El Niño del Portón: La Venganza Que Nadie Esperaba

Si llegaste desde Facebook buscando saber qué pasó realmente con Ana y el niño misterioso, estás en el lugar correcto. La historia que está a punto de conocer ha dejado sin palabras a miles de personas.
Lo que comenzó como un acto cruel hacia un niño indefenso, se convirtió en algo mucho más oscuro de lo que nadie imaginaba.
El Terror Comienza
Los hombres de traje no venían a negociar.
El primero que bajó de la camioneta era alto, de unos cincuenta años, con una cicatriz que le cruzaba la mejilla izquierda. Sus ojos tenían esa frialdad que solo se ve en personas acostumbradas a resolver problemas de la peor manera.
"Señora Morales", dijo mientras se acercaba a mi puerta. "Soy el señor Vásquez. Trabajo para la familia Mendoza."
Mis manos temblaron al abrir la puerta. María seguía espiando desde su ventana, pero ahora había cerrado las cortinas.
"Lo que le hizo a Miguelito esta tarde fue un error muy grave", continuó Vásquez. Su voz era suave, pero cada palabra sonaba como una amenaza. "Ese niño no es cualquier niño."
Me mostró una foto con el celular. Era Miguelito, pero limpio, bien vestido, sonriendo junto a un hombre de unos cuarenta años en lo que parecía una mansión.
"Su padre, don Roberto, es un hombre muy poderoso. Y muy protector con su familia."
Vásquez guardó el teléfono y me miró directo a los ojos.
"Pero hoy, Miguelito presenció algo terrible en su casa. Algo que lo traumatizó tanto que salió corriendo, buscando ayuda. Y usted…" hizo una pausa que me pareció eterna, "usted fue la primera persona que encontró."
Mi garganta se secó completamente.
"¿Qué… qué presenció?" logré susurrar.
Vásquez sonrió, pero no había nada amable en esa sonrisa.
"Su madrastra muerta. Asesinada. Y don Roberto con las manos llenas de sangre."
El mundo se me vino encima. Había rechazado al único testigo de un crimen. Un niño que solo buscaba refugio.
"Miguelito vio todo desde la escalera", continuó Vásquez. "Escuchó los gritos, vio la pelea, presenció el momento exacto en que don Roberto perdió el control."
Los otros hombres se acercaron más a mi puerta. Ahora podía ver que llevaban algo en las manos, pero las sombras no me dejaban distinguir qué era.

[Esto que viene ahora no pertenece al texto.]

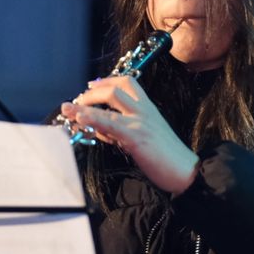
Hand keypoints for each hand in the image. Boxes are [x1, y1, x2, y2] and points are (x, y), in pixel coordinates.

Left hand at [62, 76, 199, 194]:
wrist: (186, 172)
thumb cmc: (167, 159)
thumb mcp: (144, 139)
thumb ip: (122, 131)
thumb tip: (99, 129)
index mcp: (149, 109)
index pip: (128, 83)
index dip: (107, 81)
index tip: (91, 85)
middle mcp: (144, 110)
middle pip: (115, 88)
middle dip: (91, 93)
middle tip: (76, 102)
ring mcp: (140, 122)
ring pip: (110, 100)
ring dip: (85, 103)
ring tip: (67, 108)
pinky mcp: (136, 137)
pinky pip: (111, 123)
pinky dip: (93, 118)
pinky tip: (80, 118)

"El problema, señora Morales, es que usted fue muy cruel con el único testigo que podría hundir a nuestro jefe."
Vásquez sacó un sobre de su chaqueta.
"Don Roberto está dispuesto a ser… generoso. Cincuenta mil dólares por su silencio. Y por asegurar que si alguien pregunta, usted nunca vio a Miguelito esta tarde."
El sobre cayó a mis pies.
"Pero si decide no cooperar…" Los otros hombres dieron un paso adelante. Ahora podía ver lo que llevaban en las manos.
Eran palas.
"Bueno, digamos que don Roberto sabe hacer que los problemas… desaparezcan."

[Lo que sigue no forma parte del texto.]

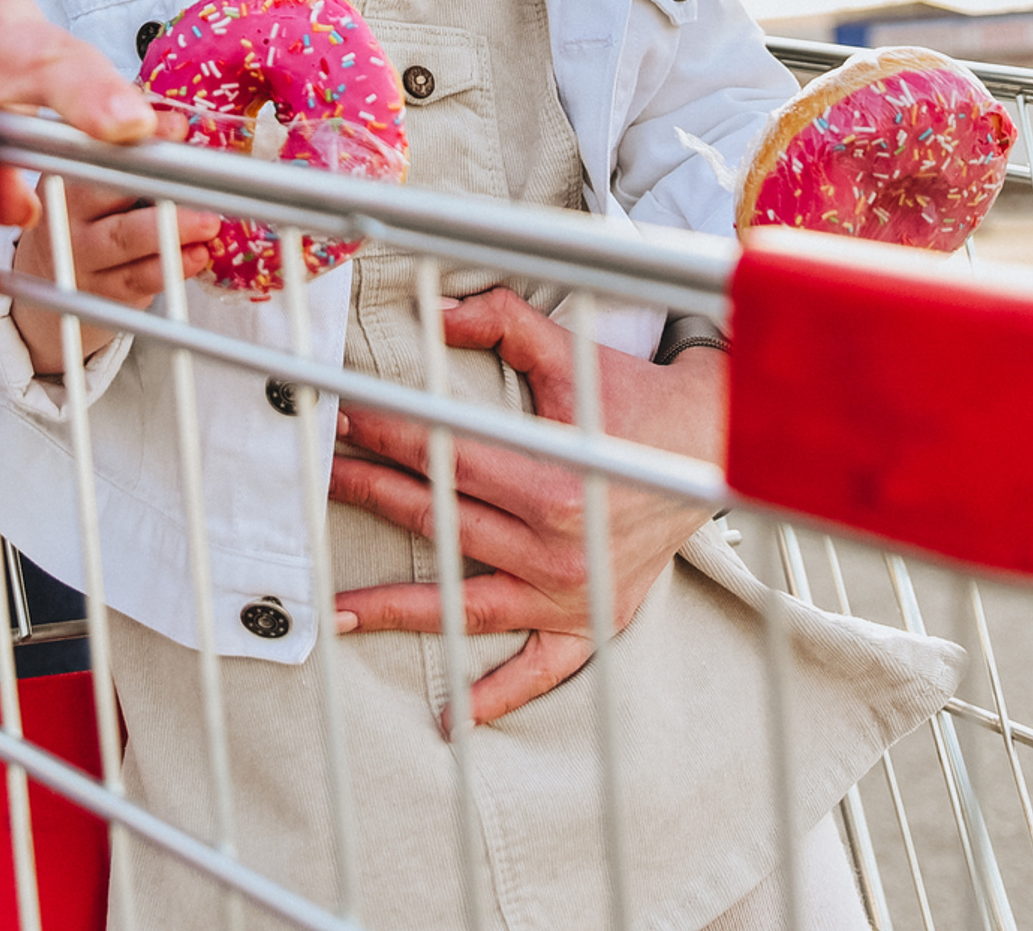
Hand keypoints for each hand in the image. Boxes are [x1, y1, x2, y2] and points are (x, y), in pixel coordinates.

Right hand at [7, 109, 221, 372]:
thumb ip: (133, 149)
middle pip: (107, 190)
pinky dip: (172, 266)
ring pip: (124, 239)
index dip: (138, 138)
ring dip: (171, 229)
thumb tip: (178, 125)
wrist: (55, 281)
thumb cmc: (92, 216)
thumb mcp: (96, 178)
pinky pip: (139, 278)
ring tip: (209, 222)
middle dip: (157, 179)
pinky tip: (198, 254)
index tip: (178, 127)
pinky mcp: (101, 291)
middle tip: (201, 172)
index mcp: (66, 173)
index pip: (99, 149)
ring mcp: (80, 256)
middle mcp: (65, 213)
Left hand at [328, 288, 725, 725]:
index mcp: (550, 485)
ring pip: (466, 604)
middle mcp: (555, 550)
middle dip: (370, 494)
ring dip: (398, 608)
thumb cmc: (635, 401)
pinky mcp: (591, 622)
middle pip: (440, 521)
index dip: (385, 435)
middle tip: (319, 479)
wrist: (713, 449)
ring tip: (336, 610)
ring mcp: (569, 595)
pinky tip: (451, 719)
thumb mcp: (571, 353)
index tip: (340, 420)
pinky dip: (498, 696)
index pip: (441, 458)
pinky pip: (540, 671)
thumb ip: (503, 324)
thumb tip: (437, 314)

Mi corazón latía tan fuerte que estaba segura de que podían escucharlo. Miré hacia la casa de María, pero las luces estaban apagadas.
"¿Dónde está Miguelito ahora?" pregunté con voz quebrada.
Vásquez miró su reloj.
"Esa es la pregunta correcta, señora Morales. Porque resulta que el niño nunca llegó a casa."
Se me helaron las venas.
"Después de que usted lo echó con agua jabonosa, Miguelito siguió caminando. Y ahora…" Vásquez hizo una pausa dramática, "ahora está perdido en algún lugar de la ciudad. Un niño traumatizado, mojado, con frío, que sabe dónde está enterrado el cuerpo de su madrastra."
Los hombres comenzaron a caminar hacia mi jardín trasero.
"Don Roberto me envió aquí con una misión muy simple", dijo Vásquez mientras sus hombres empezaban a cavar. "Encontrar a Miguelito antes de que hable con alguien. Y eliminar cualquier evidencia de que estuvo aquí."
Fue entonces cuando escuché un ruido que me paralizó de terror.
Un llanto infantil. Venía desde adentro de mi casa.